● WORK TO COMPLETE:
Nothing in the records may be altered, and no picture may be included. Restate them in full.

Images with keypoint coordinates:
-- Opening Marker --
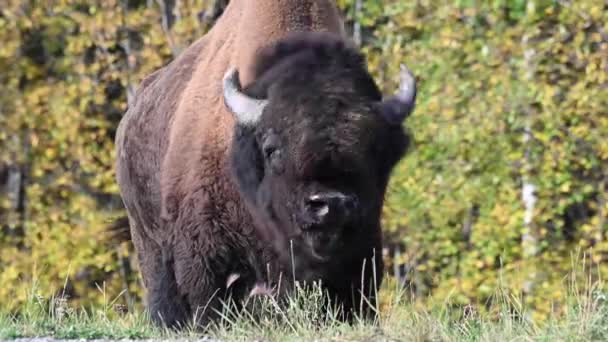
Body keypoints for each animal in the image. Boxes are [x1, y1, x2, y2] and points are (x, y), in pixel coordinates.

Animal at [114, 0, 418, 328]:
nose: (331, 204)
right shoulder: (202, 251)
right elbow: (205, 297)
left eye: (377, 149)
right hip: (148, 240)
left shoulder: (362, 249)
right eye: (271, 148)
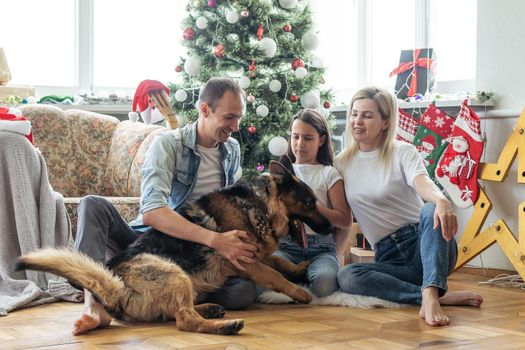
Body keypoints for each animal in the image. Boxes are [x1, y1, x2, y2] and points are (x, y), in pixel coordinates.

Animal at [18, 159, 334, 336]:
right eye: (310, 203)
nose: (332, 227)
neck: (260, 204)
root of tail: (116, 289)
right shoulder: (247, 261)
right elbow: (276, 276)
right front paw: (300, 292)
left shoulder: (257, 255)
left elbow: (279, 261)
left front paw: (299, 268)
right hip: (174, 273)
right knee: (184, 321)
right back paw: (223, 326)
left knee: (180, 311)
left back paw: (210, 310)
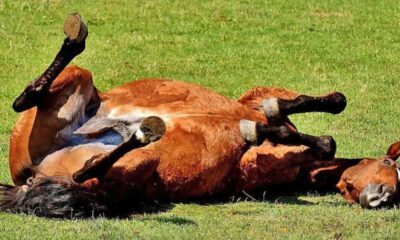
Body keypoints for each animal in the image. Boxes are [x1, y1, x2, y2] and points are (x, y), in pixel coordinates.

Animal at [0, 13, 396, 218]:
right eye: (391, 164)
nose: (382, 197)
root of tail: (28, 178)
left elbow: (310, 133)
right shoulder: (256, 100)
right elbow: (307, 117)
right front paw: (269, 124)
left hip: (133, 165)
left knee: (87, 169)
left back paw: (142, 131)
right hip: (79, 84)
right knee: (28, 99)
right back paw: (75, 40)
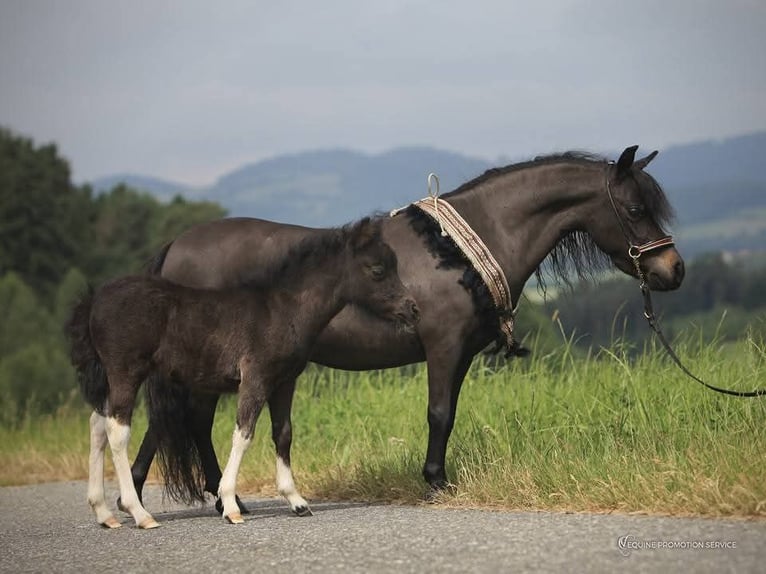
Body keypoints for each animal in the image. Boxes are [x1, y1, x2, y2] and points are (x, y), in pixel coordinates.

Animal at [66, 218, 420, 528]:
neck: (282, 310)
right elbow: (244, 433)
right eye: (377, 270)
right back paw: (140, 514)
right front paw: (230, 505)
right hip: (126, 372)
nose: (413, 308)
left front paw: (297, 501)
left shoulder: (284, 382)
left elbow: (283, 433)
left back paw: (104, 514)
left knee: (97, 423)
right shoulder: (255, 376)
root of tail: (94, 302)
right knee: (116, 429)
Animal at [127, 145, 685, 512]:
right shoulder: (443, 348)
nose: (673, 270)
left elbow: (449, 414)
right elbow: (439, 414)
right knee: (185, 423)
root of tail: (176, 247)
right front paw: (435, 483)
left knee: (176, 424)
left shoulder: (460, 356)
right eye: (635, 208)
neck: (453, 252)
-- Closing Marker --
● EXERCISE RESULT:
Body keypoints for each animal in the image. Boxes are [x1, y1, x2, y2] and points are (x, y), in pixel coordinates.

Animal at [114, 0, 418, 328]:
nose: (331, 204)
right shoulder: (202, 251)
right elbow: (205, 297)
left eye: (377, 149)
right hip: (148, 240)
left shoulder: (362, 249)
right eye: (271, 148)
Body keypoints for each animal in the image. Boxes are [x1, y1, x2, y2] and points are (x, y), in pixel coordinates.

Animal at [18, 159, 334, 336]:
right eye: (310, 203)
nose: (332, 227)
neck: (260, 204)
root of tail: (116, 289)
right shoulder: (247, 261)
right elbow: (276, 276)
right front paw: (300, 292)
left shoulder: (257, 255)
left elbow: (279, 261)
left front paw: (299, 268)
right hip: (174, 273)
right knee: (184, 321)
right back paw: (223, 326)
left knee: (180, 311)
left back paw: (210, 310)
Body keypoints for each animal in the image. Boxes are [x1, y1, x2, y2] and points are (x, y), in pixel coordinates.

Animal at [0, 13, 396, 218]:
right eye: (391, 164)
nose: (382, 197)
root of tail: (28, 178)
left elbow: (310, 133)
right shoulder: (256, 100)
right elbow: (307, 117)
right front paw: (269, 124)
left hip: (133, 165)
left knee: (87, 169)
left back paw: (142, 131)
right hip: (79, 84)
right knee: (28, 99)
right back paw: (75, 40)
Body keypoints for each animal in the image. Boxes are [x1, y1, x2, y2] and points are (x, y), in pixel coordinates.

Animal at [66, 218, 420, 528]:
neck: (282, 310)
right elbow: (244, 433)
right eye: (377, 270)
right back paw: (140, 514)
right front paw: (230, 505)
right hip: (126, 372)
nose: (413, 308)
left front paw: (297, 501)
left shoulder: (284, 382)
left elbow: (283, 433)
left back paw: (104, 514)
left knee: (97, 423)
right shoulder: (255, 376)
root of tail: (94, 302)
right knee: (116, 429)
Animal at [127, 145, 685, 512]:
right shoulder: (443, 348)
nose: (673, 270)
left elbow: (449, 414)
right elbow: (439, 414)
right knee: (185, 423)
root of tail: (176, 247)
right front paw: (435, 483)
left knee: (176, 424)
left shoulder: (460, 356)
right eye: (635, 208)
neck: (453, 252)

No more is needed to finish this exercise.